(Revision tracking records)
——
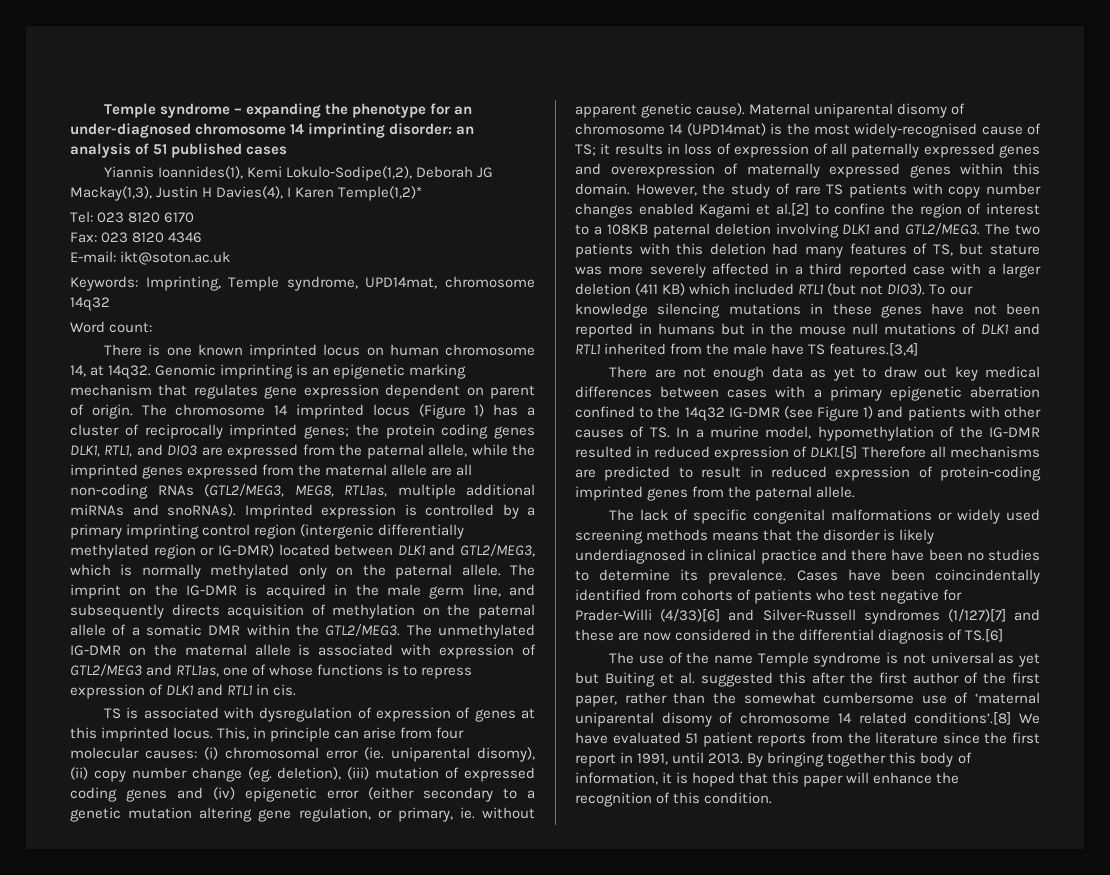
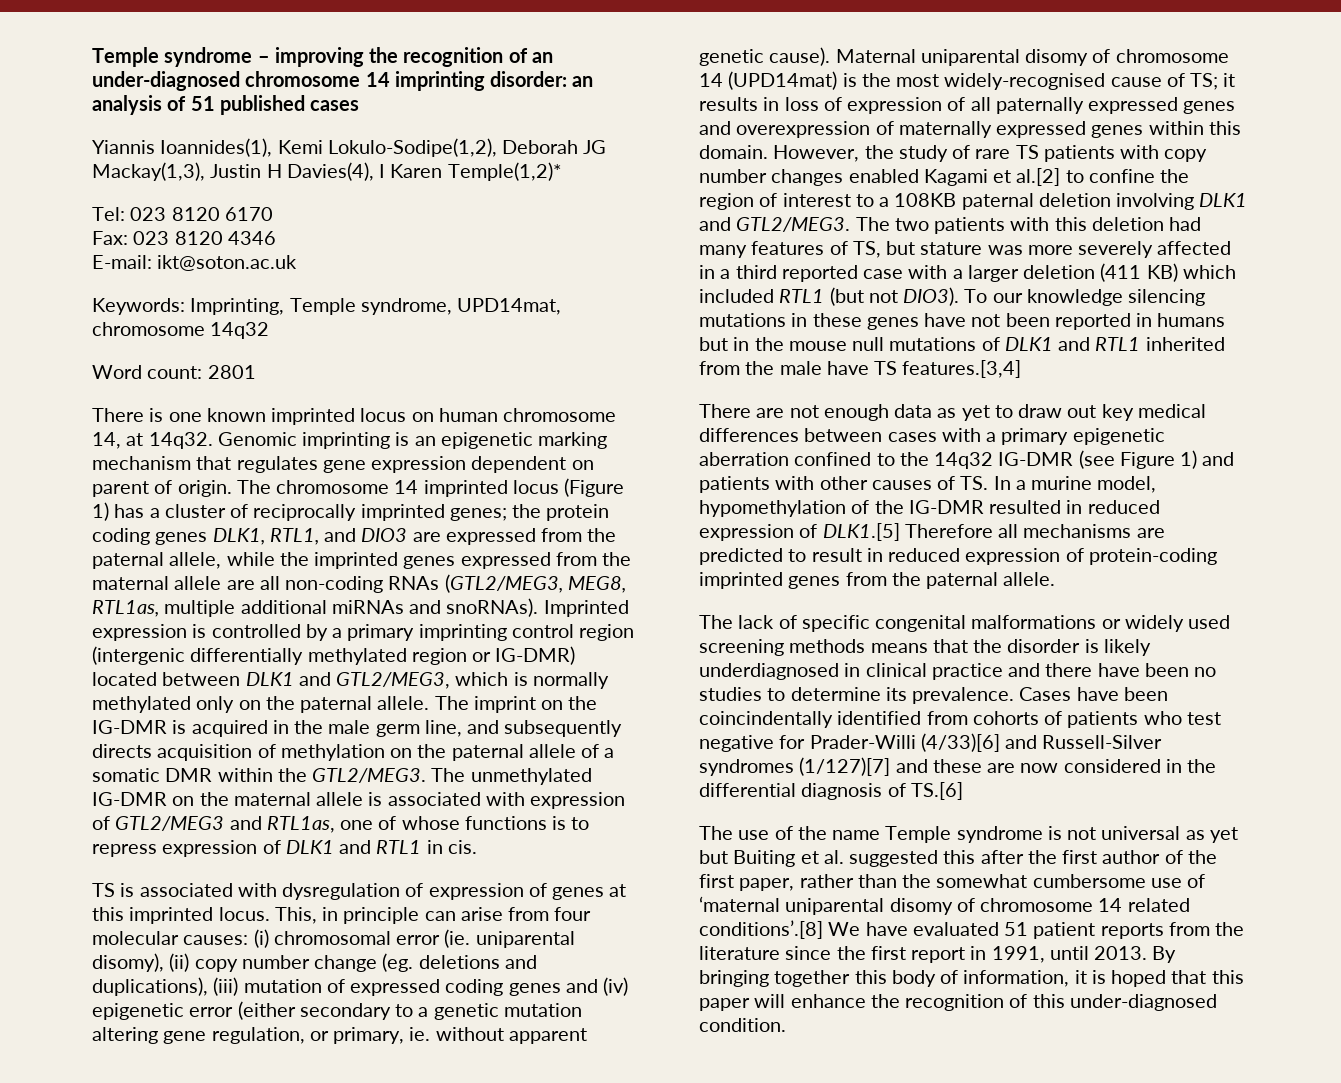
[246,103,451,118] expanding the phenotype for -> [274,47,528,67] improving the recognition of
(153, 327) none -> [207,365,256,379] 2801
[277,767,342,780] deletion), -> [418,955,537,969] [92,977,208,996] deletions and duplications),
[762,609,856,621] Silver-Russell -> [1042,735,1163,749] Russell-Silver
(701, 798) none -> [1069,994,1217,1011] under-diagnosed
——
PROBLEM DETAILS — For each line in the records that contains the word "none", make a copy.

WRITTEN ANSWER —
(153, 327) none -> [207,365,256,379] 2801
(701, 798) none -> [1069,994,1217,1011] under-diagnosed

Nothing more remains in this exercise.